Tamarind & Scotch Bonnet Hot Sauce

traduction française à venir bientôt

This latin inspired hot sauce has a deep, smoky base with the punch from scotch bonnets and high notes of tamarind coupled with a thick, silky smooth texture and medium-high heat.

Our tamarind hot sauce is a tangy spin on our classic Chipotle sauce with increased heat for the spice lovers out there. It pairs well with chicken wings, tacos, adding zest to your salsa,  or even dipping your fries into!

Our Tamarind & Scotch Bonnet hot sauce illustration was inspired by notorious serial killer Troilokya.

Troilokya was born in a village in Bengal on an unknown date in the mid 19th century. She embarked on a string of murders and other crimes in the 1880s, terrorizing Calcutta with most likely some of the earliest recorded serial killings in the area.

As a child in Bengal, Troilokya was married off to a much older man as was tradition among Hindu Brahmins at the time. However, she was permitted to remain living in her childhood home and only met her husband once before he passed away. After her husband’s death, Troilokya was taken in by a woman hiding the fact that she was a recruiter working for brothels in Calcutta. After setting up a scheme involving introducing the young Troilokya to a new potential husband, the woman sold her off to a brothel in the red-light district of Sonagachhi.

Troilokya became quite popular among brothel goers due to her great beauty and obtained extravagant markers of wealth including a mansion and servants. However, as she grew older her popularity dwindled and her success in the industry was not aided by the presence of her lover, a widower named Kali Babu. As the threat of financial failure loomed above them, the pair decided to turn to another method of maintaining their lavish lifestyle.

Babu and Troilokya would begin robbing unknowing clients after rendering them immensely intoxicated by mixing cigar ash into their alcohol. The couple would then steal their belongings and throw the men on to the streets where police would arrest them, mistaking them for drunks. Due to their often high profile statuses, the men would not file complaints in an attempt to maintain their images.

The selection of clients to rob grew thinner and Troilokya and Babu had to devise another con, this time faking marriage dowries. The couple found a Srotriya Bengal family looking for a wife for their son. In Srotriya culture, it was the norm for a dowry to be paid by the groom’s father rather than the bride’s and a huge sum of money could be made for the bride’s family through this process. Troilokya and Babu hired a young prostitute to play the role of their fictitious daughter and the scheme commenced. After the plan resulted in a successful marriage, the “wife” escaped from the home of her new family with wedding jewels that were then sold for profit.

Like the robbing of the brothel patrons, this con was repeated until it could no longer be done without raising suspicions. When the pair’s original actress grew too old for the part, Troilokya and Babu kidnapped girls from the streets to use in their plot instead and this just raised more suspicion as the disappearances were getting noticed.

Growing more desperate for money, Troilokya turned to plots involving murder.
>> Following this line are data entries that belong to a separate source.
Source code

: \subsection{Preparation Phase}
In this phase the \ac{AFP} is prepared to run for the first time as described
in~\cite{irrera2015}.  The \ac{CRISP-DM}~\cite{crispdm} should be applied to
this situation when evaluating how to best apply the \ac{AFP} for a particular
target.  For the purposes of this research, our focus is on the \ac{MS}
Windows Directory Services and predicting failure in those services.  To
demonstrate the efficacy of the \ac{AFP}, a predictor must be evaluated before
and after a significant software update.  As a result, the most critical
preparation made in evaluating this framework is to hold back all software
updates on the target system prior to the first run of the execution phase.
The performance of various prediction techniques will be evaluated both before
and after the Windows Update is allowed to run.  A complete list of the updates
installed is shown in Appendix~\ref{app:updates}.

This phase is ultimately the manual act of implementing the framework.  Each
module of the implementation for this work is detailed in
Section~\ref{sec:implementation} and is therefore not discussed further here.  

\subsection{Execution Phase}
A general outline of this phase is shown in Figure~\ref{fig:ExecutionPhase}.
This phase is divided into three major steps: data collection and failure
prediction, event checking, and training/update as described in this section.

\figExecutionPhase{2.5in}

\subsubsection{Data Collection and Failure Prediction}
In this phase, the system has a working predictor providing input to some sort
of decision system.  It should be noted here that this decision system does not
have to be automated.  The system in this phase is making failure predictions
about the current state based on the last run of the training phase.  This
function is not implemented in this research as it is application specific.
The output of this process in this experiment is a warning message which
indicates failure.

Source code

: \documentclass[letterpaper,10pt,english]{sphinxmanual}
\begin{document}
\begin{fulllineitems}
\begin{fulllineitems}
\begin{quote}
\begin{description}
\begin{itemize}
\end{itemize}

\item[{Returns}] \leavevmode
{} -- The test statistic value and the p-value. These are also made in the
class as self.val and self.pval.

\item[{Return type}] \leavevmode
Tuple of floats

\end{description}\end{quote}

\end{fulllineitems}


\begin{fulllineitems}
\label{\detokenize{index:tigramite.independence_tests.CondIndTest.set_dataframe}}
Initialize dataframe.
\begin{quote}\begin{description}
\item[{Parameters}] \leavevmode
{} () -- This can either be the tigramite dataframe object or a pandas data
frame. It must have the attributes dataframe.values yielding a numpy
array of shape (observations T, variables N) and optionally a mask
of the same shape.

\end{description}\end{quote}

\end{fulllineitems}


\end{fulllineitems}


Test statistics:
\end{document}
She took advantage of the fact that other women who had worked with her at the Sonagachhi brothel were also growing older and losing clients by promising them that she knew someone who could solve their troubles. She told these women to meet a supposed holy man while wearing their finest jewels and he would help them after they bathed in a pond. Once the women entered the pond, Troilokya would forcefully drown them before taking the fine jewels they wore.

Despite once being caught in the act of drowning a woman, Troilokya was not convicted due to her strong manipulation skills. Her way with words did not help her later though, when she was arrested after murdering and robbing a prostitute who lived with her. The police officer who was determined to have her arrested schemed a plot of his own, involving the false arrest of Troilokya’s son, which prompted her to finally tell the truth. Troilokya was then tried and convicted in the High Court and was hanged in 1884 after a life of crime.